Iris pallida, the Dalmatian iris or sweet iris, is a hardy flowering perennial plant of the genus Iris, family Iridaceae. It is native to the Dalmatian coast (Croatia) but widely naturalised elsewhere. It is a member of the subgenus Iris, meaning that it is a bearded iris, and grows from a rhizome. It adapts well to different environments and is used in many different ways.

==Description==
This iris prefers rocky places in the Mediterranean and Submediterranean zone and reaches sometimes montane regions at its southern range in Montenegro. It grows to a stem height of 50–80 cm. The leaves are bluish-green in color, and sword-shaped, 40–50 cm in length, and 2.5–3 cm in width. The inflorescence, produced in May/June, is fan-shaped and contains two or three flowers which are usually pale purplish to whitish.

==Cultivation==
Iris pallida is cultivated in the Chianti region of Italy for their fragrance and medicinal properties. It is grown as a garden plant, and commercially for extraction of essential oils from its rhizome (orris root) which was historically used for medicinal purposes. Orris oil is used to add flavor and scent to foods, gins, and perfumes

The species' successful cultivation is partly due to its ability to thrive in different environments, including different climates and nutrient-poor soils. Iris pallida growth and flowering differ in different temperatures. Iris pallida flowers last longer than other Iris species, but take longer to develop, especially in colder climates.
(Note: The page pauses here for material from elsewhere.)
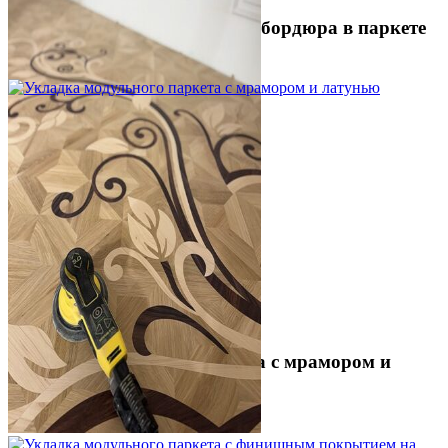
Устройство криволинейного бордюра в паркете
2 500 ₽
Укладка модульного паркета с мрамором и
латунью
3 500 ₽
The variegated cultivar 'Variegata' has gained the Royal Horticultural Society's Award of Garden Merit.

== Uses ==
For hundreds of years, Iris pallida was used medicinally. It is used today to flavor foods and drinks as well as for perfumes or air fresheners, which dates back to the 15th century when orris was used to impart fresh scents on linens. The plant's rhizomes are also used to make beads for children's teething necklaces as well as rosary beads.

==Subspecies==
Three subspecies of Iris pallida s.l. are recognised by some authors as species: Iris pallida subsp. cengialti, (with deep purplish flowers) from Slovenia and adjacent Italy, Iris pallida ssp. illyrica, from the North Dalmatian coast, and Iris pallida ssp. pseudopallida from the South Dalmatian coast.